Saturday, July 30, 2005


I have this principle, summarized by the phrase that titles this blog. It came about when, on September 11th, 2002, the winning numbers in a daily pick-three Lotto in New York City were 9-1-1. We were sitting around the dinner table marveling about this, and someone said, “Jeez, what are the odds of that?” To which, after a brief think, I replied, “It happened. The odds are one.” There are two aspects to this: one is the obvious—if we had asked the question the day before, it would have had a reasonable answer, because it hadn’t happened yet--on the day before the odds would have pretty much been 1 in 1000. Once it had, the question became statistically meaningless. This leads us to the second aspect: obviously 9-1-1 coming up on a date (9/11) that is meaningful to us already is in itself meaningful. But the meaning is not statistical, it’s meaning that’s defined the moment we asked the question, “what are the odds?”

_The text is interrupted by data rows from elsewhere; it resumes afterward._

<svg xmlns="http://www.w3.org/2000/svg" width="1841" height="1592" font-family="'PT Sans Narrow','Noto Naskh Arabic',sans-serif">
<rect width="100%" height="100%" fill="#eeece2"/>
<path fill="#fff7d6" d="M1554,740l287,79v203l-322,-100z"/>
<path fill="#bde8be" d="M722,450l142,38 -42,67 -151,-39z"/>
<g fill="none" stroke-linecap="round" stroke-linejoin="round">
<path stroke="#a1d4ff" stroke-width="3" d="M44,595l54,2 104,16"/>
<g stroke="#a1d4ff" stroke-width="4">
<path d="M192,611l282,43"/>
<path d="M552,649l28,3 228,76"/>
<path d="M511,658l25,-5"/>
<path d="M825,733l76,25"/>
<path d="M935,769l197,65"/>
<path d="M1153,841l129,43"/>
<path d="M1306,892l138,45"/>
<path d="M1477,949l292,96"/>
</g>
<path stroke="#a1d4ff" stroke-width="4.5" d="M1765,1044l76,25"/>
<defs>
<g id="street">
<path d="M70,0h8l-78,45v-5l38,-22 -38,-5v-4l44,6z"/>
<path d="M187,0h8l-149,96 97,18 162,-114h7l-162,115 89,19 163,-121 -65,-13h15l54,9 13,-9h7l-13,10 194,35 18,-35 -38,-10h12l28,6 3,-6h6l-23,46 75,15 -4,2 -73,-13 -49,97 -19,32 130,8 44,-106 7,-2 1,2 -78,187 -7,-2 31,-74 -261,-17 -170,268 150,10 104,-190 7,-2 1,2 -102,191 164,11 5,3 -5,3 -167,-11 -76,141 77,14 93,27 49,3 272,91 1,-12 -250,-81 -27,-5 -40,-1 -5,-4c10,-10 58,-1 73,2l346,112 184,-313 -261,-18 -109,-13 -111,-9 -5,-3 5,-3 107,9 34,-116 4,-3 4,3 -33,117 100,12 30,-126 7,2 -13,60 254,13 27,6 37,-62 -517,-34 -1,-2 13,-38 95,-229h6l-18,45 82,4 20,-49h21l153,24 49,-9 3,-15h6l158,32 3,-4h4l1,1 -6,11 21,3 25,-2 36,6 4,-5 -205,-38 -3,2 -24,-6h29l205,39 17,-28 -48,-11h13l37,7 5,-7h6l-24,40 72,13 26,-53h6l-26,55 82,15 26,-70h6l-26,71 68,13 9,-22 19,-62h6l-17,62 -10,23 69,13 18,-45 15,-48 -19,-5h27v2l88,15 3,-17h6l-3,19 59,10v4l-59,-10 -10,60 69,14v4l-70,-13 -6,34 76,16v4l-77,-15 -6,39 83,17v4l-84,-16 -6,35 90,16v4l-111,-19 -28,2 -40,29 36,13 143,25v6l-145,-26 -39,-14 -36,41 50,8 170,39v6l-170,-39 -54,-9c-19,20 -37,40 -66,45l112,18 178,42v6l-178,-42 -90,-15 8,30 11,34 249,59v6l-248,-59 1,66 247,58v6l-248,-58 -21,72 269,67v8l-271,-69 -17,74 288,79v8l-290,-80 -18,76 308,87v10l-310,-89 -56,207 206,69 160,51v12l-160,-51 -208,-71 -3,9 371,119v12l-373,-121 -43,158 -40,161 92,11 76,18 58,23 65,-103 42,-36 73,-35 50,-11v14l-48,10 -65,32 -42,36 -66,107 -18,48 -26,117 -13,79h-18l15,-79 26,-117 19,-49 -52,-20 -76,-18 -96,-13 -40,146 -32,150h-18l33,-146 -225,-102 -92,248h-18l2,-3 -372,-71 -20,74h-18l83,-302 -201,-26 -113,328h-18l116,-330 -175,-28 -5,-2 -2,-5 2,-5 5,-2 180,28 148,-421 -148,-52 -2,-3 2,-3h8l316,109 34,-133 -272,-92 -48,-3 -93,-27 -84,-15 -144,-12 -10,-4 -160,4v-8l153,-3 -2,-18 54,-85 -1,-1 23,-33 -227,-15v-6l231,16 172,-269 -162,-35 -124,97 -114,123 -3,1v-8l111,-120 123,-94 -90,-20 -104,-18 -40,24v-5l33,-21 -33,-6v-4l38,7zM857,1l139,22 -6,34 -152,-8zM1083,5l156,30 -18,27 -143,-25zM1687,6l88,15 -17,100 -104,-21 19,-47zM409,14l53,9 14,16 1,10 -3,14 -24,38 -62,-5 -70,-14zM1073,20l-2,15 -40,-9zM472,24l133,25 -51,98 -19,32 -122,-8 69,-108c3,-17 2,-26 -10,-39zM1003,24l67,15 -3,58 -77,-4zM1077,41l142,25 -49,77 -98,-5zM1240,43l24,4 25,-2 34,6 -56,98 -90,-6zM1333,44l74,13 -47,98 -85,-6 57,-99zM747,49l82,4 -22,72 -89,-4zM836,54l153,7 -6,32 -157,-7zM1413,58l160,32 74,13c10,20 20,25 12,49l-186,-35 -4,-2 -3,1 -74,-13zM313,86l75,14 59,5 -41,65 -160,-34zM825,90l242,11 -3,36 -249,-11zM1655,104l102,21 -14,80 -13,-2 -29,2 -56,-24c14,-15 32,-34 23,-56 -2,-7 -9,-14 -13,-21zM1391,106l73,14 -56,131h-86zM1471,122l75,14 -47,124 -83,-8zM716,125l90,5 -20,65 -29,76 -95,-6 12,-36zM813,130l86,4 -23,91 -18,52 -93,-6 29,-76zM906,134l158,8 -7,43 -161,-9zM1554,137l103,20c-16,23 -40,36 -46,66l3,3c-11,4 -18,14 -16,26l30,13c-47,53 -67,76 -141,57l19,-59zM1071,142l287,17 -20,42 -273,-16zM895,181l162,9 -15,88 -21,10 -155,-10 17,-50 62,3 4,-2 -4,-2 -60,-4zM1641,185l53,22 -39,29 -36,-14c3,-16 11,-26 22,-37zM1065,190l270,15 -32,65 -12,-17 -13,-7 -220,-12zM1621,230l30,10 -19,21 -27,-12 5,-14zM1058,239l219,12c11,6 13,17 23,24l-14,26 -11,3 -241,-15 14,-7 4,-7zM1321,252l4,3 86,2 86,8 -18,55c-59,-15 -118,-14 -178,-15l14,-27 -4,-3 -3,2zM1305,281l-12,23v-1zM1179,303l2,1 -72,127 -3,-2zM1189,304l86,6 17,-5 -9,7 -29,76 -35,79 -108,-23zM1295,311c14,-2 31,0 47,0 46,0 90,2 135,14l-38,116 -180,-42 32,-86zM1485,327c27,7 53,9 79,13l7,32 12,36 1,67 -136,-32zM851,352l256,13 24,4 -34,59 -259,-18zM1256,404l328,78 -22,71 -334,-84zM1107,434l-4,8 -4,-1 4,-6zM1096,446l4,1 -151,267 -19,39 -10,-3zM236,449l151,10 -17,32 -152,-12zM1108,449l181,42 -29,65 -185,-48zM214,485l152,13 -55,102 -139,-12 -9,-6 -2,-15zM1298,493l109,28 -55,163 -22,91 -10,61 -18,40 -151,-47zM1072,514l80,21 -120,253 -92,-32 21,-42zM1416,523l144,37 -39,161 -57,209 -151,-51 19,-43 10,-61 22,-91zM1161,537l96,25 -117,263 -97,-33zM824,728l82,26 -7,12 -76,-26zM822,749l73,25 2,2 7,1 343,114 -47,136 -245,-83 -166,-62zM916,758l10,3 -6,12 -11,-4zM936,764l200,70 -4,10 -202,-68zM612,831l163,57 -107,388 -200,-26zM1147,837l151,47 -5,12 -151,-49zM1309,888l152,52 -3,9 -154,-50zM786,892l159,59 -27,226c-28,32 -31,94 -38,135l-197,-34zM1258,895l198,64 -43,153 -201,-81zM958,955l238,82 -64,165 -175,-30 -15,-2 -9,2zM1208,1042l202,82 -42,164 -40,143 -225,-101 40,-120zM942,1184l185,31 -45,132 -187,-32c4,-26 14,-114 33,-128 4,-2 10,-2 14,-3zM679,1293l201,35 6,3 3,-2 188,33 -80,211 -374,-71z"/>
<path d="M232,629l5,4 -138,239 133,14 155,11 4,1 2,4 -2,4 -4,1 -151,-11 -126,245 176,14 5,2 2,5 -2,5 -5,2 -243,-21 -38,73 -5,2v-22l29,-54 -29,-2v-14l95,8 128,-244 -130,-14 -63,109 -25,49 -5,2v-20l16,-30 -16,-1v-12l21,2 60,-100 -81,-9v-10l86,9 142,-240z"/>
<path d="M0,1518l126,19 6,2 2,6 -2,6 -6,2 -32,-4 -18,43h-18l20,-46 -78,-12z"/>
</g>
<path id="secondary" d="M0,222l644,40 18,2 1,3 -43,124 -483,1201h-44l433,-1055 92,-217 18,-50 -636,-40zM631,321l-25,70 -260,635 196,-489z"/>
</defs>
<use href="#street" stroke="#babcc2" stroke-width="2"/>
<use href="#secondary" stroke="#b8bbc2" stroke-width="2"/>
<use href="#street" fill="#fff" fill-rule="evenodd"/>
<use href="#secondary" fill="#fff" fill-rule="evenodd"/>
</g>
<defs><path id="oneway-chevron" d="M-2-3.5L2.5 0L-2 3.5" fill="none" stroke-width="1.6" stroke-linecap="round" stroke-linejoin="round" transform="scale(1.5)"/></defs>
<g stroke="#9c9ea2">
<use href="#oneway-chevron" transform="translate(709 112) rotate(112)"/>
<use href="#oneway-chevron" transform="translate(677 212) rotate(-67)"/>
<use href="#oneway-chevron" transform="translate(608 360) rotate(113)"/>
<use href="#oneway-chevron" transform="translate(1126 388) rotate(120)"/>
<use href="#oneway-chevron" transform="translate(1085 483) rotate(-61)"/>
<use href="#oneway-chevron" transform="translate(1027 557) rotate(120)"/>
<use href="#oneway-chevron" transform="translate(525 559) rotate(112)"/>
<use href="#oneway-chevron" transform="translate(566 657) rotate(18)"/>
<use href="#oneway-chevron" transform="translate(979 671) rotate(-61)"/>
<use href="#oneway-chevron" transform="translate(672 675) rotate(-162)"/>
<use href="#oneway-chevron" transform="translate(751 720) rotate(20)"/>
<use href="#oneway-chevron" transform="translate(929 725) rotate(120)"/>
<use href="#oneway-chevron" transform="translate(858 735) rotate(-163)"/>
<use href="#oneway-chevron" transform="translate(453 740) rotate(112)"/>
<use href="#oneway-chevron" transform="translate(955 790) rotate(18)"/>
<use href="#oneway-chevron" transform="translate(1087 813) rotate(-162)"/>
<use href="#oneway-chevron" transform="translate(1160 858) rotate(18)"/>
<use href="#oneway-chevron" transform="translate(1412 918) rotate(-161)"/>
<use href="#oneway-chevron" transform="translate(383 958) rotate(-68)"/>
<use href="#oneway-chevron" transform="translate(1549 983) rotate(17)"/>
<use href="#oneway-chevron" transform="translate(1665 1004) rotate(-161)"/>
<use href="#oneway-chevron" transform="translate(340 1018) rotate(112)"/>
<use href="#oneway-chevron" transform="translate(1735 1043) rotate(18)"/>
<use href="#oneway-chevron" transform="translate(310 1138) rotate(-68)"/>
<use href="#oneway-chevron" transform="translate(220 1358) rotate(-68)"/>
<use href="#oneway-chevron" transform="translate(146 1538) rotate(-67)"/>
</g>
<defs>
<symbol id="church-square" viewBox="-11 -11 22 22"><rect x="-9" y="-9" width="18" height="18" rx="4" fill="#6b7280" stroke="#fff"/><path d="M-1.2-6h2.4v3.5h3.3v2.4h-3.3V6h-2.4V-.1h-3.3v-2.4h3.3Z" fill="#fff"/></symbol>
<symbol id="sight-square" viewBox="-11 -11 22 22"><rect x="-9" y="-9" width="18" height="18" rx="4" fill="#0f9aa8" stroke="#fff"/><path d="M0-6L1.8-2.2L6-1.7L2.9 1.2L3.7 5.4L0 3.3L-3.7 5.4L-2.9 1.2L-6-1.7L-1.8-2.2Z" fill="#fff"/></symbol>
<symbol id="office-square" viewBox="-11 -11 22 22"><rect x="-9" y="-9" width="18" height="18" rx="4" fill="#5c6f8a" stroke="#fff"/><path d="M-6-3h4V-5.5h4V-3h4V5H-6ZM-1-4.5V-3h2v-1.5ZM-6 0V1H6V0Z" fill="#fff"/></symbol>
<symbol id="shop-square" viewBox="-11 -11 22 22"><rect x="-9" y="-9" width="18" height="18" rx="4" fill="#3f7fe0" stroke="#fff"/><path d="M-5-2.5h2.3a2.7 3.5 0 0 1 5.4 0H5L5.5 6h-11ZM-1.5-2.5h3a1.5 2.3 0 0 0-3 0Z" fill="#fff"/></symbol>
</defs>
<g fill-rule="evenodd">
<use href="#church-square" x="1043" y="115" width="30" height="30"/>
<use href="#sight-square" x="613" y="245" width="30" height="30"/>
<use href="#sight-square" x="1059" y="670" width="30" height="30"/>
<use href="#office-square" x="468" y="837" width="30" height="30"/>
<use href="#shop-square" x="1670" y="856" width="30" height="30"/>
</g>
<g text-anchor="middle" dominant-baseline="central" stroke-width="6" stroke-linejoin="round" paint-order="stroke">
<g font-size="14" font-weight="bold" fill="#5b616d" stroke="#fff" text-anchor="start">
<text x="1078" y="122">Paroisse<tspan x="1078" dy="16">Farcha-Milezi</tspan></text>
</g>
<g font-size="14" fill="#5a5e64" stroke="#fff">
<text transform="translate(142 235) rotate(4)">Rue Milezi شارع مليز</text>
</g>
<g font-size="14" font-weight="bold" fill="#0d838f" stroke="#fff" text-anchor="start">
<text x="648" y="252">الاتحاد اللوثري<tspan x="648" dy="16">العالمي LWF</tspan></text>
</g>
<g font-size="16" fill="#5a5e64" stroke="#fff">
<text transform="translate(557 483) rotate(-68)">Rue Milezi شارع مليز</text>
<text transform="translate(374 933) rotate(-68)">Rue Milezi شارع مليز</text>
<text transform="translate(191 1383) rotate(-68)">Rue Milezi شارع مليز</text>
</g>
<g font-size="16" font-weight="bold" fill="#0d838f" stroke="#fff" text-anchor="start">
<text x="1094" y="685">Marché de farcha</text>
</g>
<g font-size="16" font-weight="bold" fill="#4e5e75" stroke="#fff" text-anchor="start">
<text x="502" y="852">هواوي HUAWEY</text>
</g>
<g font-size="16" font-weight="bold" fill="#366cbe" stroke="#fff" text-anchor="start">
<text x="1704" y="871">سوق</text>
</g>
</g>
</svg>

Here’s a question you have never once in your life asked yourself: “What are the odds I would have a twin brother (or sister)?” The reason you’ve never asked it is because you don’t have one. It's a question without meaning. But people who have twin brothers or sisters probably stop and consider this all the time. It is, for sure, a statistical anomally to be born a twin. Just as it is incredibly statistically unlikely that I (the blogger) would be born in the 20th century in America—this is true of an uncountably small percentage of all the people who have ever lived, or will ever live. And yet here I am. So those odds don’t have the meaning that they appear to have. Or rather, there's meaning in asking the question, "What are the odds I'd be born a 20th Century American?" But they aren't about any mathematical odds. The meaning is in the fact that I would actually think to ask the question, and, in turn, what that says about me.

It completely screws up ones perspective as an observer when you are also a subject of the experiment. To cite yet another little hobgoblin in the mind of inference, consider this question: would you guess that you are among the first third or the second two-thirds of humans who will ever walk the Earth? Odds would seem to favor the latter proposition--it seems like you are more likely to fall into a group that contains 2/3 of all of humanity for all time, rather than one that contains only 1/3. But, on the other hand, if you do the math (which I won't reproduce here, because math is boring), and you answer that you're in the latter 2/3rds, you're dooming the human race to hit extinction within 500 years--that's how it works out based on the current rate of population growth.

So what does it all mean? The foundation of 20th century physics, and the foundations of many things one can name--sociology, advertising and marketing, politics, economics--are rooted in statistical inference. One can't predict what I, a 32 year old white male will buy/watch/listen to/do/vote for with any reasonable accuracy, but given 1000 people in my demographic, you can say with relative certainly how many of them will see a movie, or buy a particular product, or get married this year. But what are the odds that I will do any of those things? One. Or Zero. I will do them. Or I won't.

There are a lot of things that are good models on this macro level. Newtonian mechanics, for example, works great where things are very large or relatively slow. For atomic particles, or things moving at some reasonable percentage of the speed of light, not so much. At the quantum level, or near the speed of light, such fundamental things as cause and effect break down. So this, three months after I started this blog, is my opening salvo. Things look lot different than you think they are based on the model you're using to understand them. That model is not bad at all mind you, it's very good in fact. But it's a map, it's not the territory.

P.S. If you were a Java or C++ programmer, you'd think the title of this entry was a very clever joke.

Calvino: No I wouldn't. I'd think you're a dork.

The Stoat: This is your failing, not mine.

Calvino: No, you're a dork.

The Stoat: Okay, yes. But I'm a dork with a blog.

1 comment:

jpo said...

I'm a Java programmer. That's a syntax error.